Three new genetic variants that regulate gene expression in the arteries are connected to fibromuscular dysplasia, an arterial disease that can cause dangerous consequences for the heart and vessels, according to a new study.
The findings, published in Nature Communications by an international team of FMD experts from the United States and Europe, also confirmed the importance of a fourth genetic target that has already been identified as involved with the disease.
“We once thought FMD was a rare disease, but the current estimate is that it may affect more than 3% of the population,” said co-senior and co-corresponding author Santhi Ganesh, M.D., an associate professor of internal medicine and human genetics, and a cardiologist at the University of Michigan Health Frankel Cardiovascular Center. “It’s vital that we continue this research to better understand what causes FMD. The disease primarily affects women in the prime of their lives, and the diagnosis often comes after a dangerous cardiovascular complication such as severe high blood pressure, a stroke, or a heart attack.”
Researchers note the genes identified suggest that the genetic basis of FMD may contribute through altered vascular smooth muscle cell structure and function.

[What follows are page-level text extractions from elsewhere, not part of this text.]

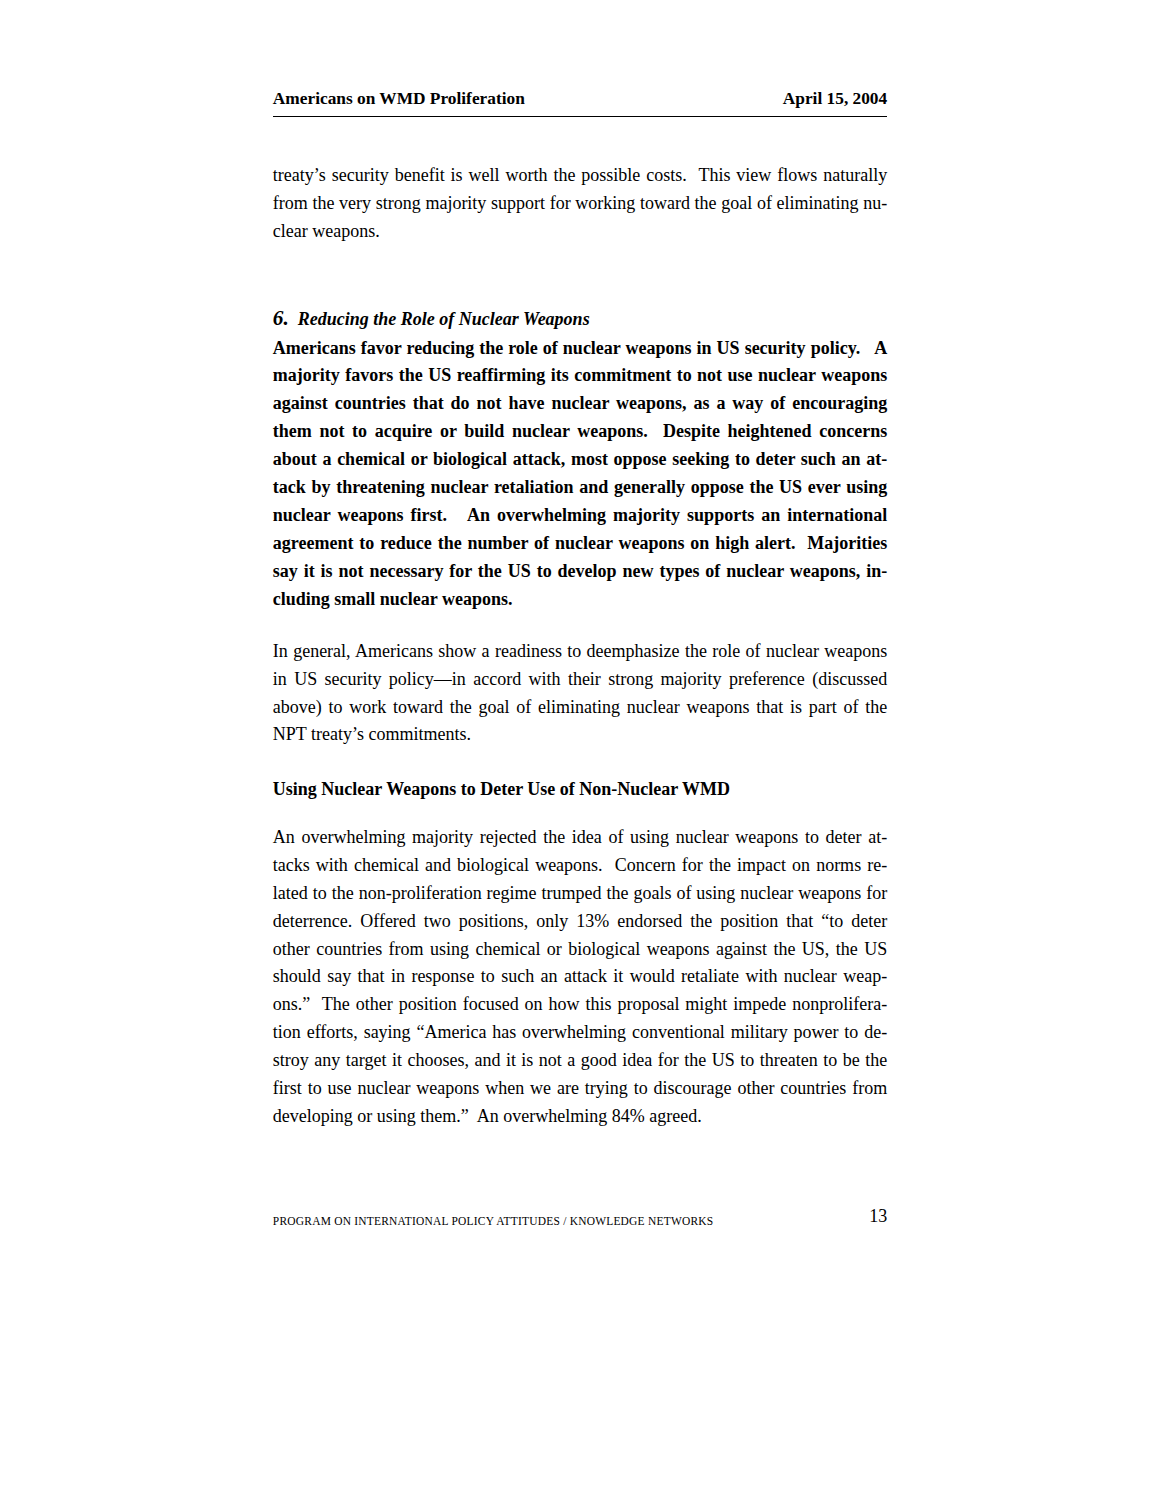Americans on WMD Proliferation
April 15, 2004
treaty’s security benefit is well worth the possible costs. This view flows naturally from the very strong majority support for working toward the goal of eliminating nuclear weapons.
6. Reducing the Role of Nuclear Weapons
Americans favor reducing the role of nuclear weapons in US security policy. A majority favors the US reaffirming its commitment to not use nuclear weapons against countries that do not have nuclear weapons, as a way of encouraging them not to acquire or build nuclear weapons. Despite heightened concerns about a chemical or biological attack, most oppose seeking to deter such an attack by threatening nuclear retaliation and generally oppose the US ever using nuclear weapons first. An overwhelming majority supports an international agreement to reduce the number of nuclear weapons on high alert. Majorities say it is not necessary for the US to develop new types of nuclear weapons, including small nuclear weapons.
In general, Americans show a readiness to deemphasize the role of nuclear weapons in US security policy—in accord with their strong majority preference (discussed above) to work toward the goal of eliminating nuclear weapons that is part of the NPT treaty’s commitments.
Using Nuclear Weapons to Deter Use of Non-Nuclear WMD
An overwhelming majority rejected the idea of using nuclear weapons to deter attacks with chemical and biological weapons. Concern for the impact on norms related to the non-proliferation regime trumped the goals of using nuclear weapons for deterrence. Offered two positions, only 13% endorsed the position that “to deter other countries from using chemical or biological weapons against the US, the US should say that in response to such an attack it would retaliate with nuclear weapons.” The other position focused on how this proposal might impede nonproliferation efforts, saying “America has overwhelming conventional military power to destroy any target it chooses, and it is not a good idea for the US to threaten to be the first to use nuclear weapons when we are trying to discourage other countries from developing or using them.” An overwhelming 84% agreed.
PROGRAM ON INTERNATIONAL POLICY ATTITUDES / KNOWLEDGE NETWORKS
13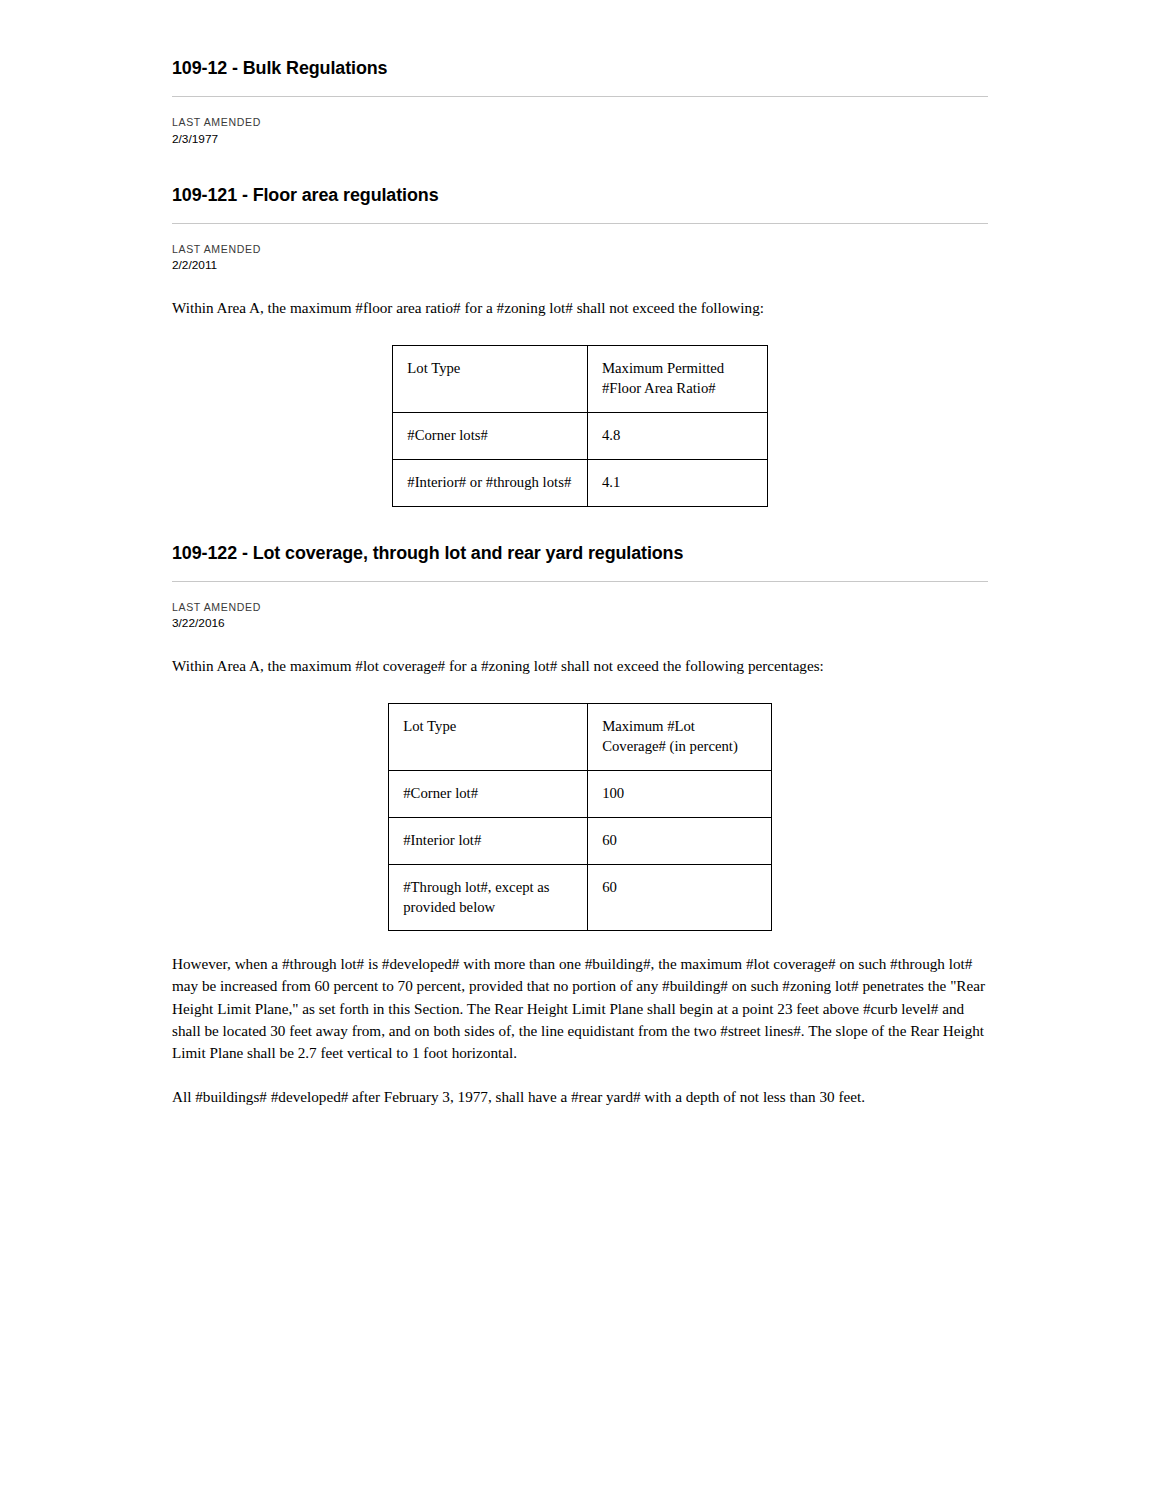109-12 - Bulk Regulations
Last Amended2/3/1977
109-121 - Floor area regulations
Last Amended2/2/2011
Within Area A, the maximum #floor area ratio# for a #zoning lot# shall not exceed the following:
| Lot Type | Maximum Permitted #Floor Area Ratio# |
| #Corner lots# | 4.8 |
| #Interior# or #through lots# | 4.1 |
109-122 - Lot coverage, through lot and rear yard regulations
Last Amended3/22/2016
Within Area A, the maximum #lot coverage# for a #zoning lot# shall not exceed the following percentages:
| Lot Type | Maximum #Lot Coverage# (in percent) |
| #Corner lot# | 100 |
| #Interior lot# | 60 |
| #Through lot#, except as provided below | 60 |
However, when a #through lot# is #developed# with more than one #building#, the maximum #lot coverage# on such #through lot# may be increased from 60 percent to 70 percent, provided that no portion of any #building# on such #zoning lot# penetrates the "Rear Height Limit Plane," as set forth in this Section. The Rear Height Limit Plane shall begin at a point 23 feet above #curb level# and shall be located 30 feet away from, and on both sides of, the line equidistant from the two #street lines#. The slope of the Rear Height Limit Plane shall be 2.7 feet vertical to 1 foot horizontal.
All #buildings# #developed# after February 3, 1977, shall have a #rear yard# with a depth of not less than 30 feet.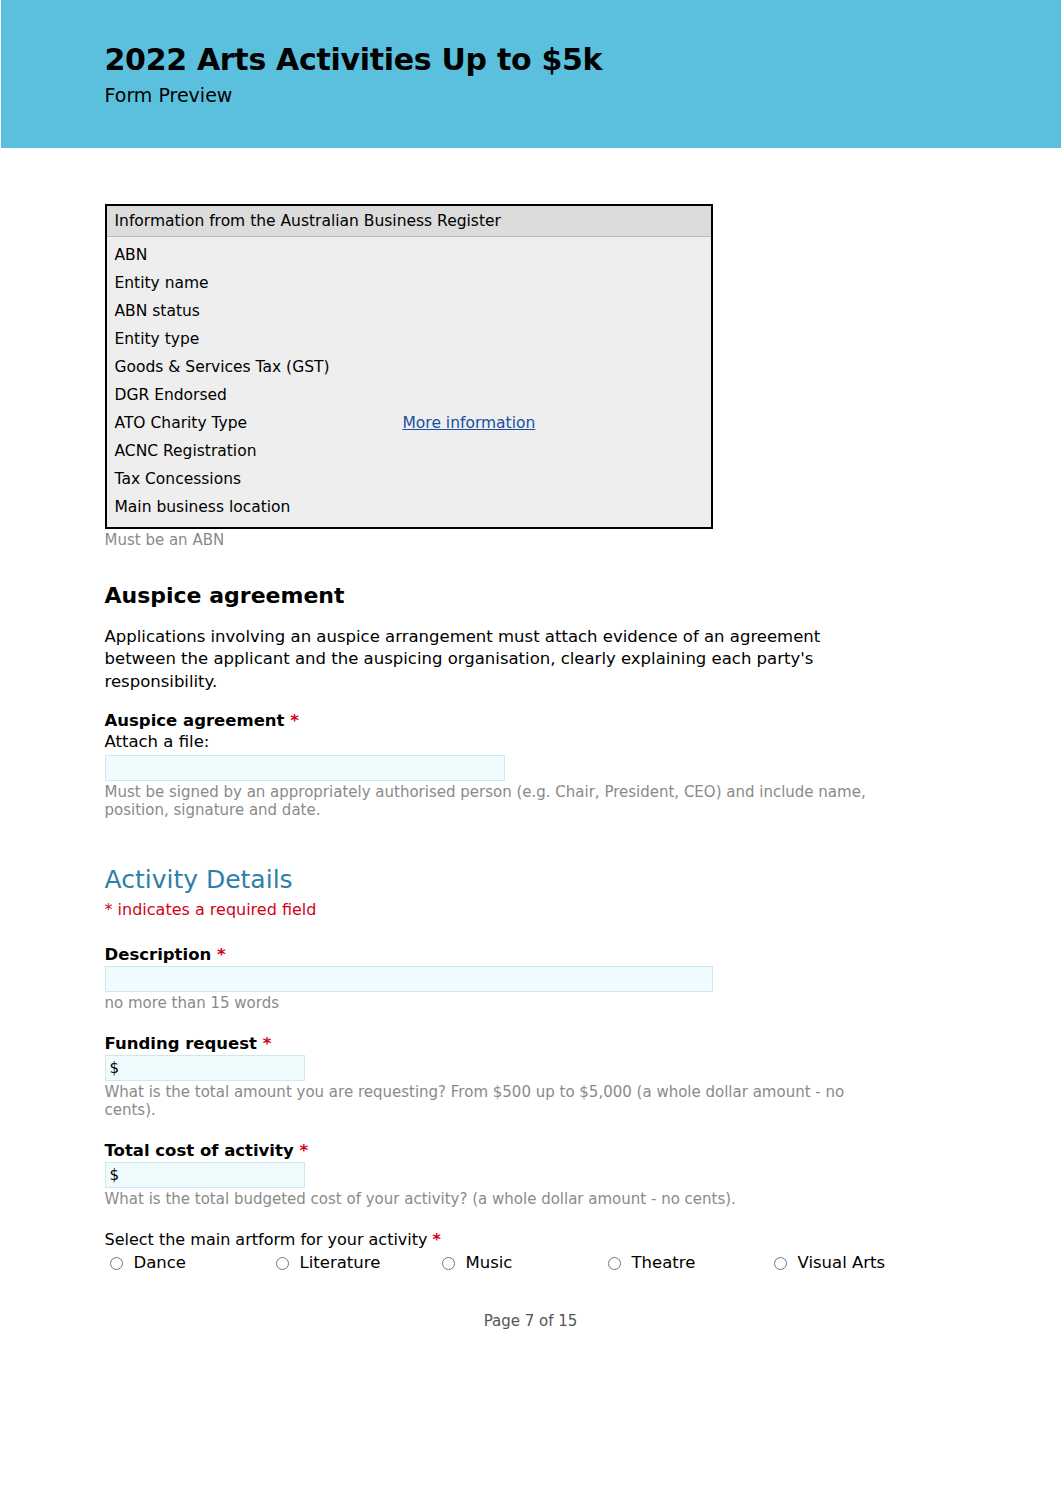2022 Arts Activities Up to $5k
Form Preview
Information from the Australian Business Register
ABN
Entity name
ABN status
Entity type
Goods & Services Tax (GST)
DGR Endorsed
ATO Charity Type More information
ACNC Registration
Tax Concessions
Main business location
Must be an ABN
Auspice agreement
Applications involving an auspice arrangement must attach evidence of an agreement between the applicant and the auspicing organisation, clearly explaining each party's responsibility.
Auspice agreement *
Attach a file:
Must be signed by an appropriately authorised person (e.g. Chair, President, CEO) and include name,
position, signature and date.
Activity Details
* indicates a required field
Description *
no more than 15 words
Funding request *
$
What is the total amount you are requesting? From $500 up to $5,000 (a whole dollar amount - no
cents).
Total cost of activity *
$
What is the total budgeted cost of your activity? (a whole dollar amount - no cents).
Select the main artform for your activity *
Dance Literature Music Theatre Visual Arts
Page 7 of 15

Notably, the genetic findings pointed to a correlation with several more common cardiovascular diseases that are often reported in tandem with FMD, including high blood pressure, migraine headache, intracranial aneurysm and subarachnoid hemorrhage. There was a negative correlation to atherosclerotic coronary artery disease, while no shared genetics were confirmed with ischemic stroke, which also commonly affects people with FMD.
“The findings provide new biologic insights into this intriguing condition and genes and pathways to study further, toward the goal of identifying therapeutic targets for FMD,” said co-senior and co-corresponding author Nabila Bouatia-Naji, Ph.D., director of research at France’s Institut National de la Santé et de la Recherche Médicale, also known as INSERM and team leader at the Paris Cardiovascular Research Center.
Ganesh and Bouatia-Naji’s team combed through data from genome-wide association studies of more than 1,500 FMD cases, comparing them to more than 7,000 control samples from participants without FMD. The three new genes implicated for FMD are ATP2B1, LRP1 and LIMA1, while the fourth that was confirmed is known as PHACTR1.
“This is the most comprehensive genetic investigation of FMD to date, and was made possible through the collective efforts of our international research teams,” Ganesh noted.